Monday, April 21, 2014
Feeling grumpy today, but I didn't let that stop me. I made it to my appointment a little early then had to sit and wait for the doctor. Anyway... took Cooper for a long walk this morning, then walked without him before hopping in the car to go to my appointment. Came home and hopped on the stationary bike, then went out for a run. Almost 4 miles today. Okay, I think it is time for a rest day. Depending on the weather I might take my rest day tomorrow.
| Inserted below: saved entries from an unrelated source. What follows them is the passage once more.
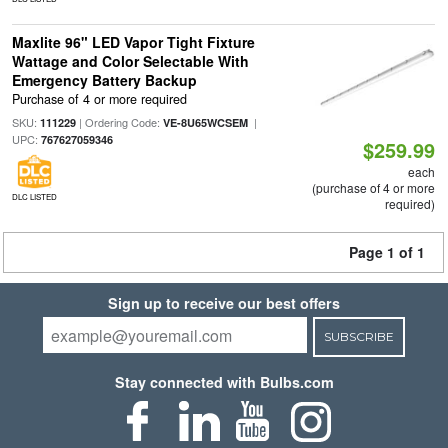
Maxlite 96" LED Vapor Tight Fixture
Wattage and Color Selectable With
Emergency Battery Backup
Purchase of 4 or more required
SKU:
| Ordering Code:
|
111229
VE-8U65WCSEM
UPC:
767627059346
$259.99
each
(purchase of 4 or more
DLC LISTED
required)
Page 1 of 1
Sign up to receive our best offers
SUBSCRIBE
Stay connected with Bulbs.com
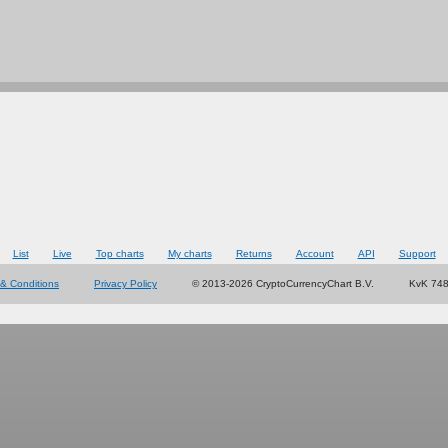
List
Live
Top charts
My charts
Returns
Account
API
Support
& Conditions
Privacy Policy
© 2013-2026 CryptoCurrencyChart B.V.
KvK 74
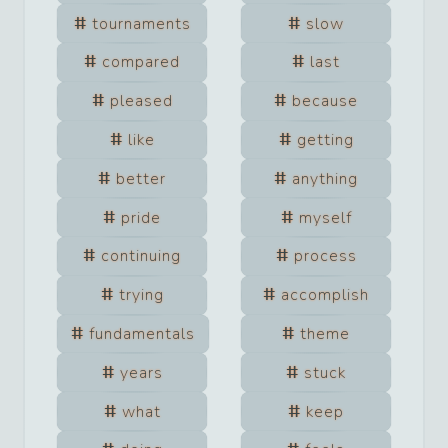
tournaments
slow
compared
last
pleased
because
like
getting
better
anything
pride
myself
continuing
process
trying
accomplish
fundamentals
theme
years
stuck
what
keep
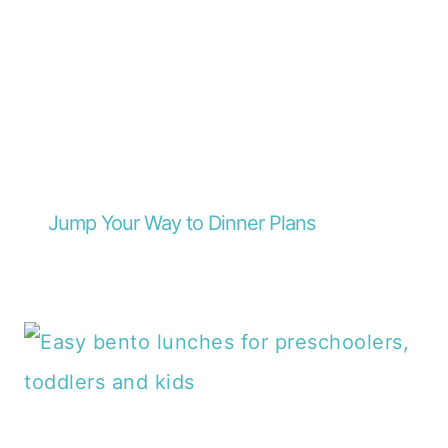
Jump Your Way to Dinner Plans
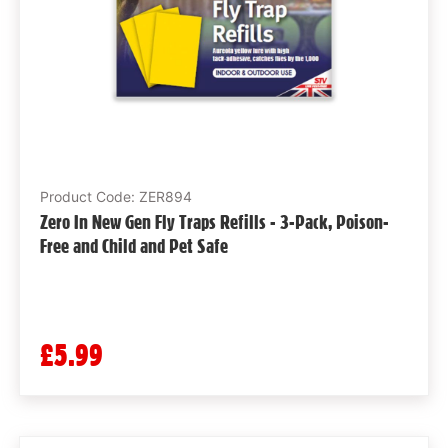
Product Code: ZER894
Zero In New Gen Fly Traps Refills - 3-Pack, Poison-
Free and Child and Pet Safe
£5.99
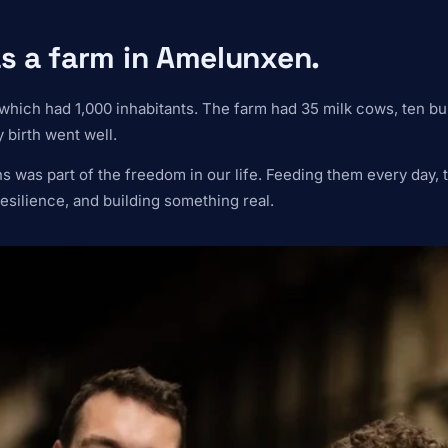
s a farm in Amelunxen.
which had 1,000 inhabitants. The farm had 35 milk cows, ten bu
 birth went well.
was part of the freedom in our life. Feeding them every day, ta
esilience, and building something real.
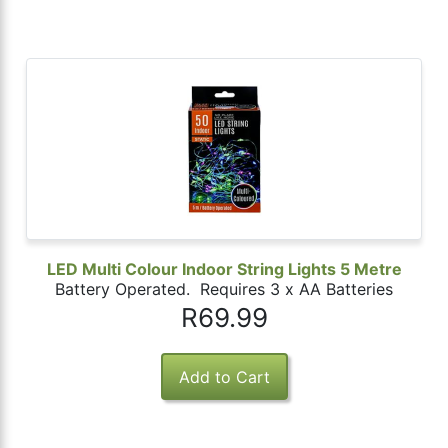
LED Multi Colour Indoor String Lights 5 Metre
Battery Operated. Requires 3 x AA Batteries
R69.99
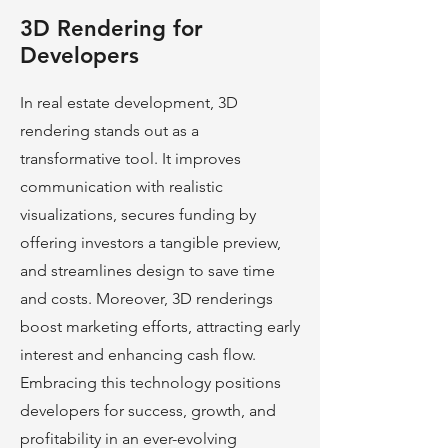
3D Rendering for
Developers
In real estate development, 3D
rendering stands out as a
transformative tool. It improves
communication with realistic
visualizations, secures funding by
offering investors a tangible preview,
and streamlines design to save time
and costs. Moreover, 3D renderings
boost marke
ting efforts, attracting early
interest and enhancing cash flow.
Embracing this technology positions
developers for success, growth, and
profitability in an ever-evolving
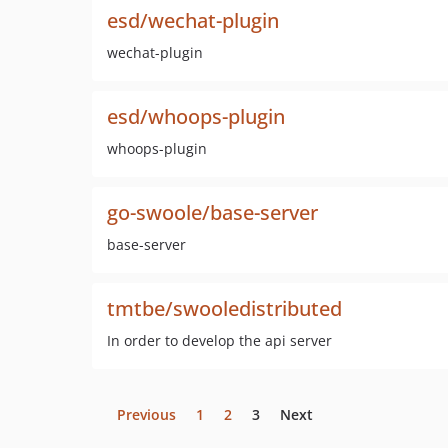
esd/wechat-plugin
wechat-plugin
esd/whoops-plugin
whoops-plugin
go-swoole/base-server
base-server
tmtbe/swooledistributed
In order to develop the api server
Previous
1
2
3
Next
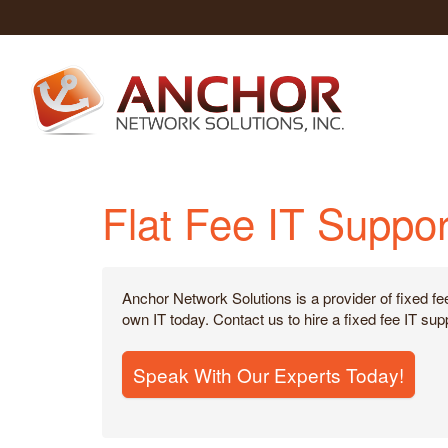
Flat Fee IT Suppor
Anchor Network Solutions is a provider of fixed fe
own IT today. Contact us to hire a fixed fee IT s
Speak With Our Experts Today!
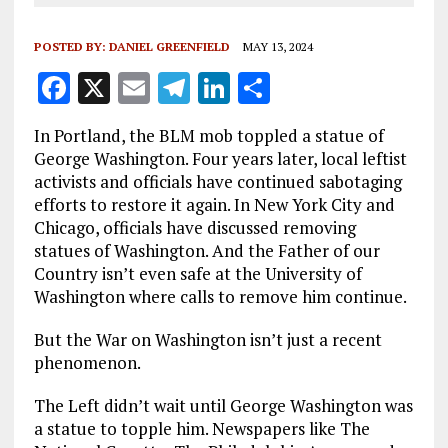
POSTED BY:
DANIEL GREENFIELD
MAY 13, 2024
F
X
E
T
Li
S
a
m
el
n
h
In Portland, the BLM mob toppled a statue of
ce
ai
e
k
a
George Washington. Four years later, local leftist
b
l
g
e
re
activists and officials have continued sabotaging
efforts to restore it again. In New York City and
o
r
dI
Chicago, officials have discussed removing
o
a
n
statues of Washington. And the Father of our
k
m
Country isn’t even safe at the University of
Washington where calls to remove him continue.
But the War on Washington isn’t just a recent
phenomenon.
The Left didn’t wait until George Washington was
a statue to topple him. Newspapers like The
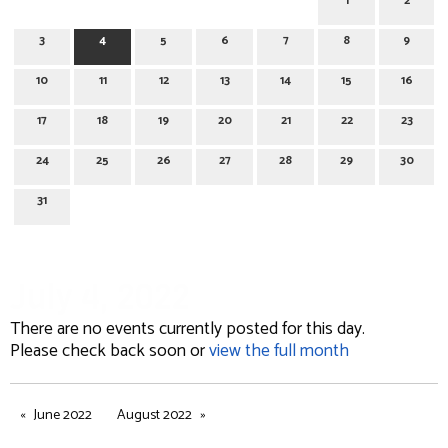
1
2
3
4
5
6
7
8
9
10
11
12
13
14
15
16
17
18
19
20
21
22
23
24
25
26
27
28
29
30
31
July 4, 2022
There are no events currently posted for this day.
Please check back soon or
view the full month
June 2022
August 2022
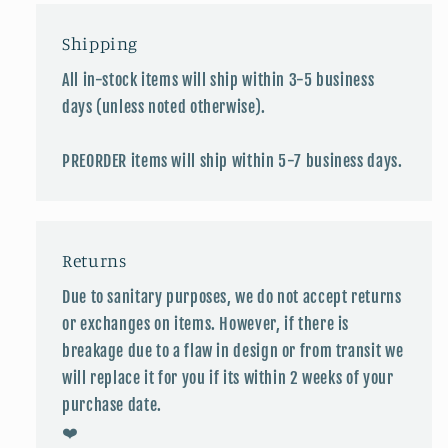
Shipping
All in-stock items will ship within 3-5 business
days (unless noted otherwise).
PREORDER items will ship within 5-7 business days.
Returns
Due to sanitary purposes, we do not accept returns
or exchanges on items. However, if there is
breakage due to a flaw in design or from transit we
will replace it for you if its within 2 weeks of your
purchase date.
❤️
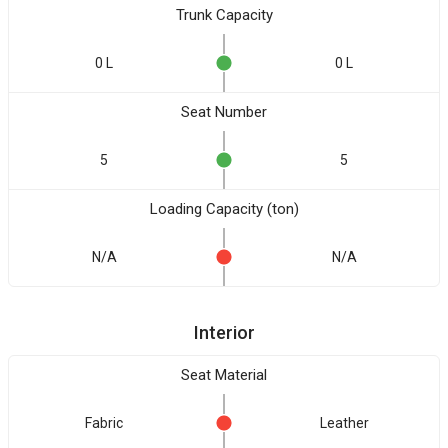
Trunk Capacity
0 L
0 L
Seat Number
5
5
Loading Capacity (ton)
N/A
N/A
Interior
Seat Material
Fabric
Leather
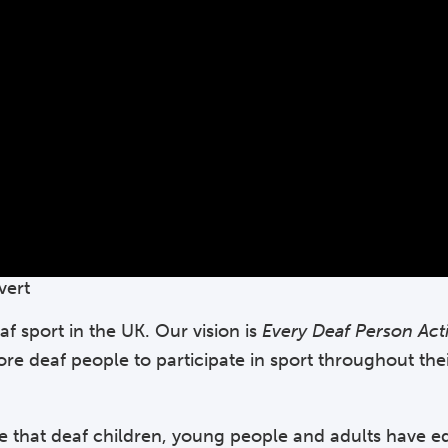
vert
af sport in the UK. Our vision is
Every Deaf Person Act
more deaf people to participate in sport throughout the
e that deaf children, young people and adults have e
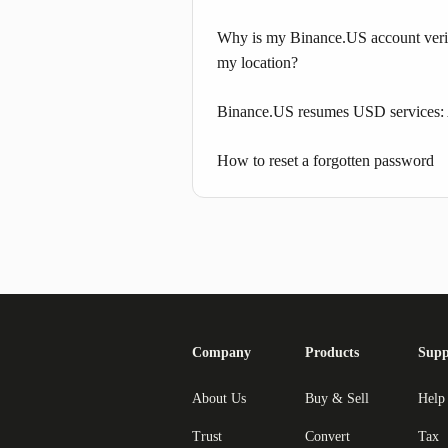
Why is my Binance.US account verif
my location?
Binance.US resumes USD services:
How to reset a forgotten password
Company
Products
Supp
About Us
Buy & Sell
Help
Trust
Convert
Tax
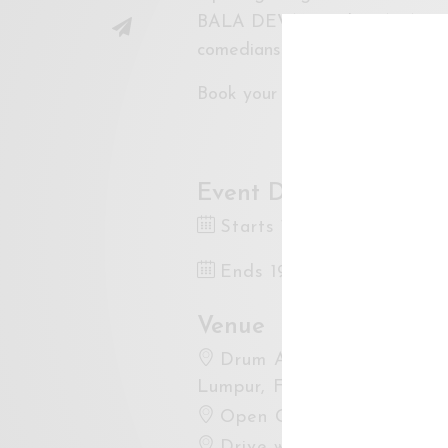
BALA DEVAN and PRAKASH DANI
comedians in Malaysia with 30
Book your tickets at the link 
Event Dates
Starts 19 Feb 2022 8:30
Ends 19 Jan 2022 10:00
Venue
Drum Asia Studio Hartam
Lumpur, Federal Territory o
Open Google Maps
Drive with Waze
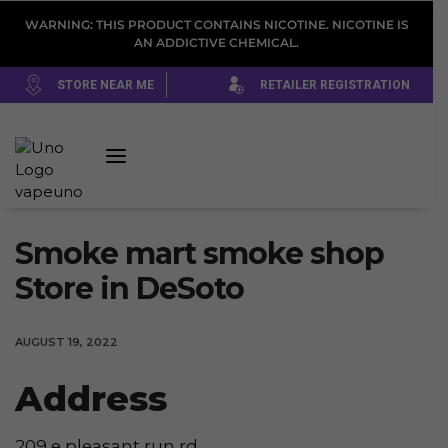
WARNING: THIS PRODUCT CONTAINS NICOTINE. NICOTINE IS
AN ADDICTIVE CHEMICAL.
STORE NEAR ME
RETAILER REGISTRATION
Smoke mart smoke shop
Store in DeSoto
AUGUST 19, 2022
Address
209 e pleasant run rd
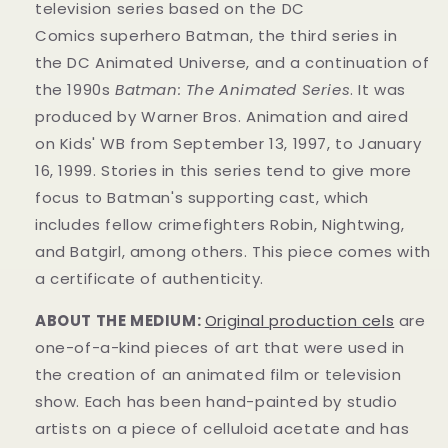
television series based on the DC
Comics superhero Batman, the third series in
the DC Animated Universe, and a continuation of
the 1990s
Batman: The Animated Series
. It was
produced by Warner Bros. Animation and aired
on Kids' WB from September 13, 1997, to January
16, 1999. Stories in this series tend to give more
focus to Batman's supporting cast, which
includes fellow crimefighters Robin, Nightwing,
and Batgirl, among others. This piece comes with
a certificate of authenticity.
ABOUT THE MEDIUM:
Original production cels
are
one-of-a-kind pieces of art that were used in
the creation of an animated film or television
show. Each has been hand-painted by studio
artists on a piece of celluloid acetate and has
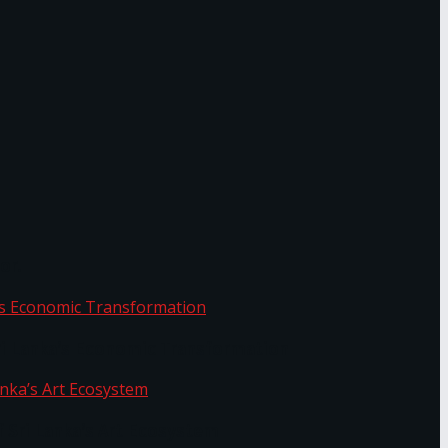
or.
Sri Lanka’s Economic Transformation
f Sri Lanka’s Art Ecosystem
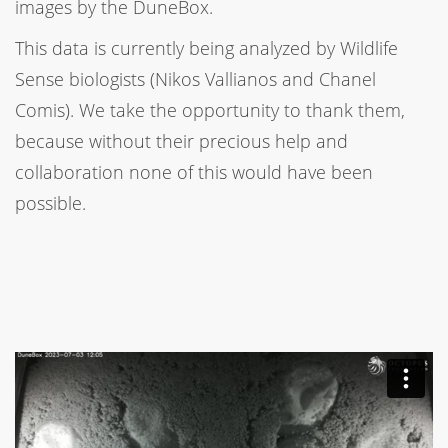
images by the DuneBox.
This data is currently being analyzed by Wildlife
Sense biologists (Nikos Vallianos and Chanel
Comis). We take the opportunity to thank them,
because without their precious help and
collaboration none of this would have been
possible.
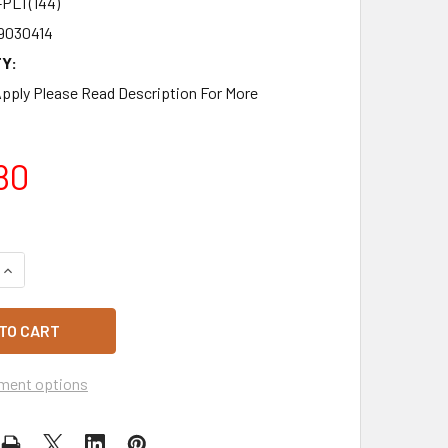
PLT(144)
9030414
Y:
pply Please Read Description For More
80
QUANTITY OF BOTTLED WATER 600ML FULL PALLET 144 X 12 P
INCREASE QUANTITY OF BOTTLED WATER 600ML FULL PALLET 1
ment options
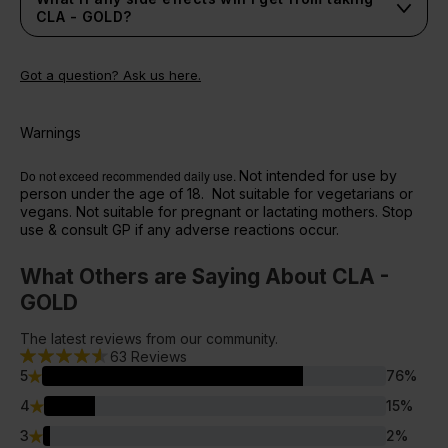
CLA - GOLD?
Got a question? Ask us here.
Warnings
Do not exceed recommended daily use.
Not intended for use by
person under the age of 18. Not suitable for vegetarians or
vegans. Not suitable for pregnant or lactating mothers. Stop
use & consult GP if any adverse reactions occur.
What Others are Saying About CLA -
GOLD
The latest reviews from our community.
63
Reviews
5
76
%
4
15
%
3
2
%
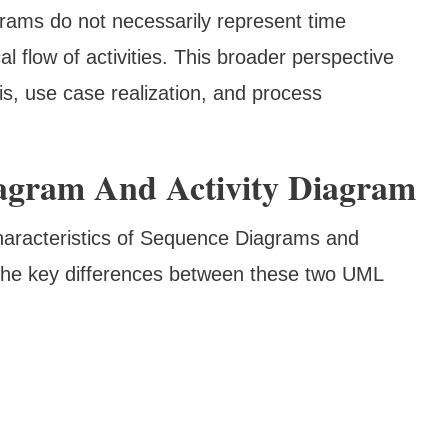
rams do not necessarily represent time
cal flow of activities. This broader perspective
is, use case realization, and process
agram And Activity Diagram
characteristics of Sequence Diagrams and
o the key differences between these two UML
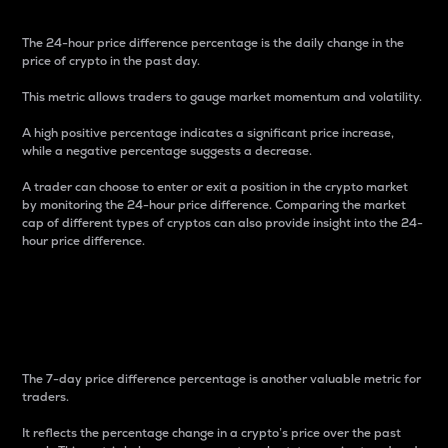
The 24-hour price difference percentage is the daily change in the
price of crypto in the past day.
This metric allows traders to gauge market momentum and volatility.
A high positive percentage indicates a significant price increase,
while a negative percentage suggests a decrease.
A trader can choose to enter or exit a position in the crypto market
by monitoring the 24-hour price difference. Comparing the market
cap of different types of cryptos can also provide insight into the 24-
hour price difference.
7-Day Price Difference
Percentage
The 7-day price difference percentage is another valuable metric for
traders.
It reflects the percentage change in a crypto’s price over the past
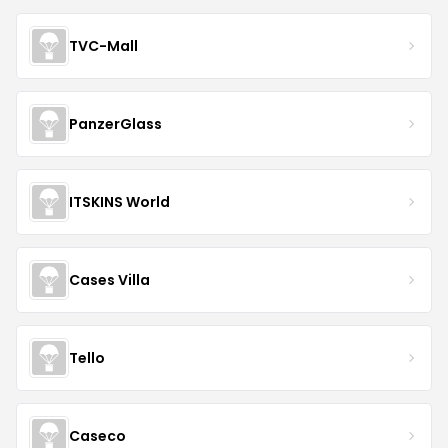
TVC-Mall
PanzerGlass
ITSKINS World
Cases Villa
Tello
Caseco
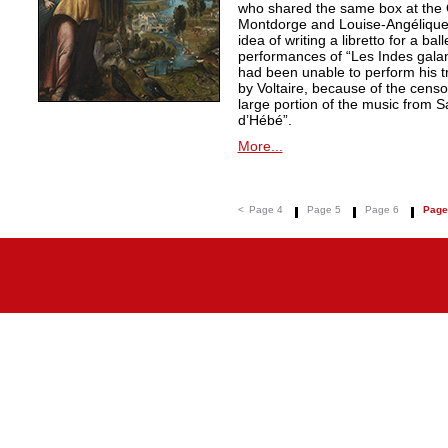
who shared the same box at the 
Montdorge and Louise-Angélique 
idea of writing a libretto for a ba
performances of “Les Indes galan
had been unable to perform his t
by Voltaire, because of the censo
large portion of the music from S
d’Hébé”.
More...
<
Page 4
Page 5
Page 6
Page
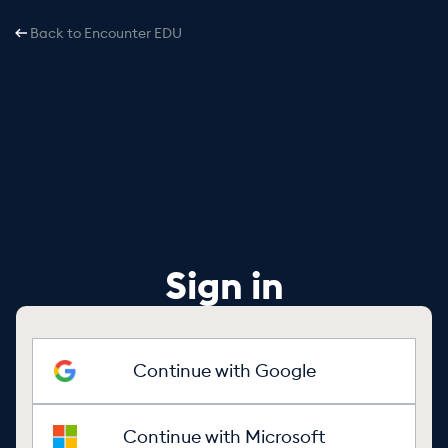
Back to Encounter EDU
Sign in
Continue with Google
Continue with Microsoft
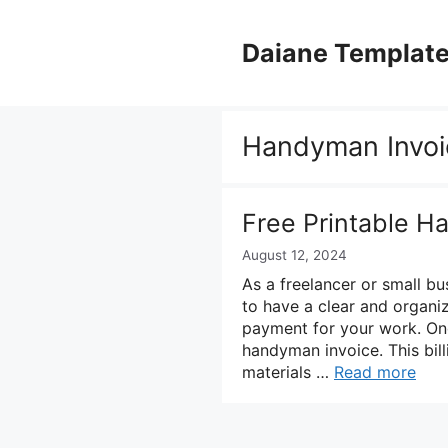
Skip
to
Daiane Templat
content
Handyman Invoi
Free Printable H
August 12, 2024
As a freelancer or small bu
to have a clear and organi
payment for your work. One 
handyman invoice. This bil
materials …
Read more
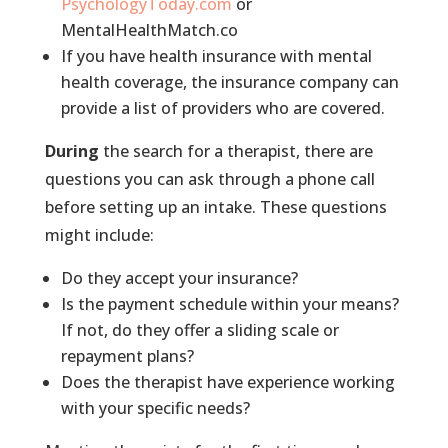
PsychologyToday.com
or
MentalHealthMatch.co
If you have health insurance with mental
health coverage, the insurance company can
provide a list of providers who are covered.
During
the search for a therapist, there are
questions you can ask through a phone call
before setting up an intake. These questions
might include:
Do they accept your insurance?
Is the payment schedule within your means?
If not, do they offer a sliding scale or
repayment plans?
Does the therapist have experience working
with your specific needs?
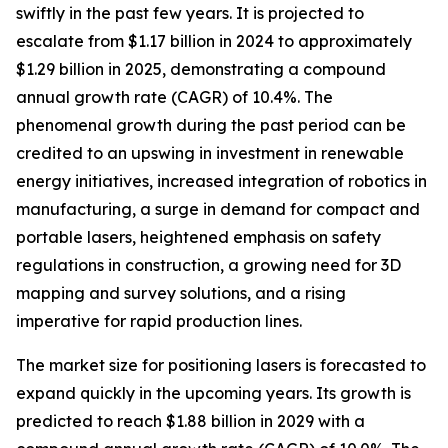
swiftly in the past few years. It is projected to
escalate from $1.17 billion in 2024 to approximately
$1.29 billion in 2025, demonstrating a compound
annual growth rate (CAGR) of 10.4%. The
phenomenal growth during the past period can be
credited to an upswing in investment in renewable
energy initiatives, increased integration of robotics in
manufacturing, a surge in demand for compact and
portable lasers, heightened emphasis on safety
regulations in construction, a growing need for 3D
mapping and survey solutions, and a rising
imperative for rapid production lines.
The market size for positioning lasers is forecasted to
expand quickly in the upcoming years. Its growth is
predicted to reach $1.88 billion in 2029 with a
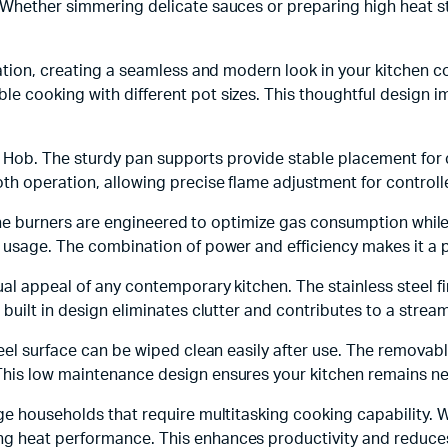
Whether simmering delicate sauces or preparing high heat sti
lation, creating a seamless and modern look in your kitchen 
e cooking with different pot sizes. This thoughtful design
Gas Hob. The sturdy pan supports provide stable placement for 
th operation, allowing precise flame adjustment for controll
b. The burners are engineered to optimize gas consumption whil
 usage. The combination of power and efficiency makes it a p
ual appeal of any contemporary kitchen. The stainless steel f
built in design eliminates clutter and contributes to a strea
teel surface can be wiped clean easily after use. The remova
his low maintenance design ensures your kitchen remains nea
 households that require multitasking cooking capability. With
g heat performance. This enhances productivity and reduces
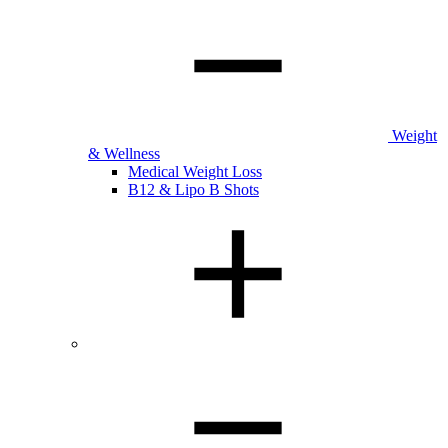
Weight
& Wellness
Medical Weight Loss
B12 & Lipo B Shots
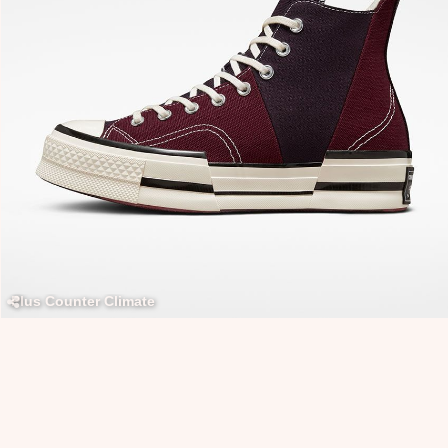
Plus Counter Climate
I think it is time to re-evaluate where I am in comparison to where I want to be. I think it is important to do that every once in a while. I am still working on losing the 20 pounds I gained over the Winter. I want to be more confident... about my body as well as when dealing with strangers. I have real issues when it comes to both. I am working at them both, but it is slow going. The loose skin on my legs is annoying, and I figure if I don't want to look at it then nobody else wants to see it either, which makes wearing shorts problematic. I can deal with capris, but running shorts are still outside my comfort zone. But my body does so much, I really need to learn to love it just the way it is. As for strangers, I am driving my mom places and end up dealing with a ton of strangers wherever we go. Also, when we go kayaking with various groups I meet interesting people, and have plenty of time to chat. (I still prefer paddling with only one or two other people.)
So, today's blog title isn't just about today, but about various things I want to improve in my life. Even on my grumpy days I am getting it done.